Rafael Moia Filho*
“Hoje as torturas são chamadas de “procedimento legal”,
a traição se chama “realismo”, o oportunismo se chama
“pragmatismo”, o imperialismo se chama “globalização” e as
vítimas do imperialismo se chamam “países em via de
desenvolvimento”. O dicionário também foi assassinado pela
organização criminosa do mundo. As palavras já não dizem
o que dizem ou não sabemos o que dizem.” Eduardo Galeano!
Se existe um assunto que não sai da cena política nacional é a urna eletrônica. Basta nos aproximarmos de um ano eleitoral e começam as discussões e ilações sobre o funcionamento da mesma, as suposições sobre fraudes e uma série de teorias das conspirações. Lembrando que antes dela existir e ser implantada, os eleitores votavam utilizando cédulas de papel, totalmente vulneráveis. Inclusive, permitindo que o voto em branco se transformasse nas mesas de escrutínio em votos válidos.
O voto eletrônico começou a ser implantado no Brasil em 1996 e em 2000 o País abandonou totalmente o voto em papel. Em 2009, o Congresso aprovou em uma reforma eleitoral o voto impresso, mas o modelo foi barrado pelo STF.
O órgão foi unânime ao julgar inconstitucional o artigo 5º da Lei nº 12.034, que criava a exigência do voto impresso em novembro de 2013. O modelo estava suspenso desde 2011 por decisão liminar do plenário. Na época, a relatora da ação, ministra Cármen Lúcia, então presidente do TSE e atual presidente do STF, entendeu que a impressão colocava em risco o processo eleitoral por violar o sigilo do voto e poderia levar à coação do eleitor.
O voto impresso voltou à pauta com dois personagens centrais: o atual presidente Jair Bolsonaro (PSC-RJ), hoje pré-candidato à reeleição e o senador Aécio Neves (PSDB-MG), derrotado na disputa para o Palácio do Planalto em 2014.
Previsto na minirreforma eleitoral de 2015, o voto impresso enfrenta três grandes desafios para valer nas eleições de 2022: orçamento, ajustes técnicos e uma disputa no STF (Supremo Tribunal Federal). Em ação no STF, a procuradora-geral da República, Raquel Dodge, pediu a suspensão do sistema por entender que ele coloca em risco o sigilo do voto. A procuradora alerta que: “A norma [aprovada pelo Legislativo] não explicita quais dados estarão contidos na versão impressa do voto, o que abre demasiadas perspectivas de risco quanto à identificação pessoal do eleitor, com prejuízo à inviolabilidade do voto secreto”.
De acordo com o texto aprovado pelo Congresso, a urna eletrônica imprimirá o registro de cada voto, que será depositado, de forma automática e sem contato manual do eleitor, em local previamente lacrado. “O processo de votação não será concluído até que o eleitor confirme a correspondência entre o teor de seu voto e o registro impresso e exibido pela urna eletrônica” destaca a norma aprovada.

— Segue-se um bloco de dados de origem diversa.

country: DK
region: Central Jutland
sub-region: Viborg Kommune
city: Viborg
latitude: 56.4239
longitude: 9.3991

Dodge destacou que pessoas com deficiência visual e analfabetas não teriam condições de conferir o voto impresso sem o auxílio de terceiros, o que violaria o sigilo.

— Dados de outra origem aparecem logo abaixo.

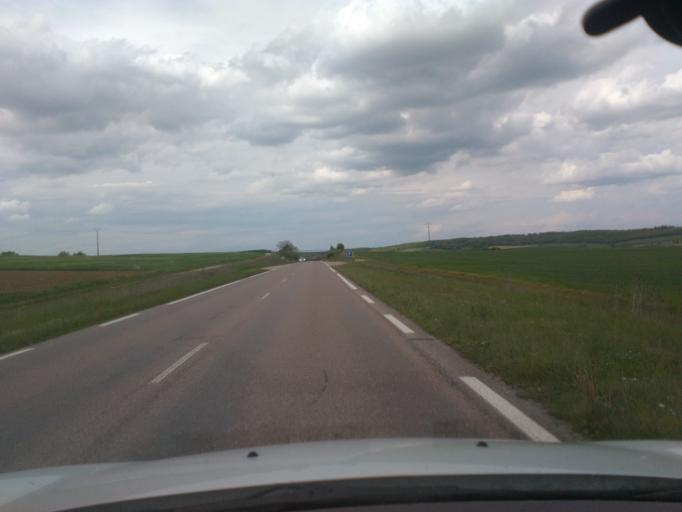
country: FR
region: Lorraine
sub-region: Departement des Vosges
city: Mirecourt
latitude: 48.2911
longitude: 6.1539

Em consulta, sobre o assunto, a um amigo analista judiciário que trabalha há muitos anos no TRE, o mesmo me disse o seguinte:
a) Trata-se de uma solução para um problema inexistente, pois não há fraudes nas urnas e mesmo que houvesse essa não seria a melhor solução para saná-la;
b) Essa “solução”, além de desnecessária, é absurdamente cara para um país com os problemas atuais que temos, que já gasta desnecessariamente um absurdo com um sistema eletrônico de votação igualmente caro;
c) A fraude na urna é uma memória coletiva e anacrônica da nossa cultura, mas ela é totalmente desnecessária hoje em dia, já que a fraude se dirige com muito mais eficiência contra a consciência dos eleitores. Um sistema de marketing eleitoral poderoso que consegue transformar um candidato medíocre em um governador, senador ou presidente, conseguindo milhões de votos não precisa violar urnas para ter êxito?
Antes de pensarmos em fraudes, é necessário que levemos ao eleitor informação, que o sistema eleitoral brasileiro seja discutido no ensino médio e superior. É preciso que nossa educação seja melhorada e que nossos professores sejam valorizados e respeitados.
É incoerente que um país detenha uma tecnologia avançada e seja alvo de suspeitas de eventuais candidatos derrotados, mesmo que estes tenham cometido crimes como Caixa 2, rachadinha, propinas e desvios de verbas de campanhas durante o processo eleitoral. A alternativa do voto em papel é retrocesso perigoso demais para nossa frágil e incipiente democracia. Se aprovarmos o voto impresso, o próximo passo será exigir uma foto do eleitor declinando seu voto?
*Escritor, Blogger e Graduado em Gestão Pública.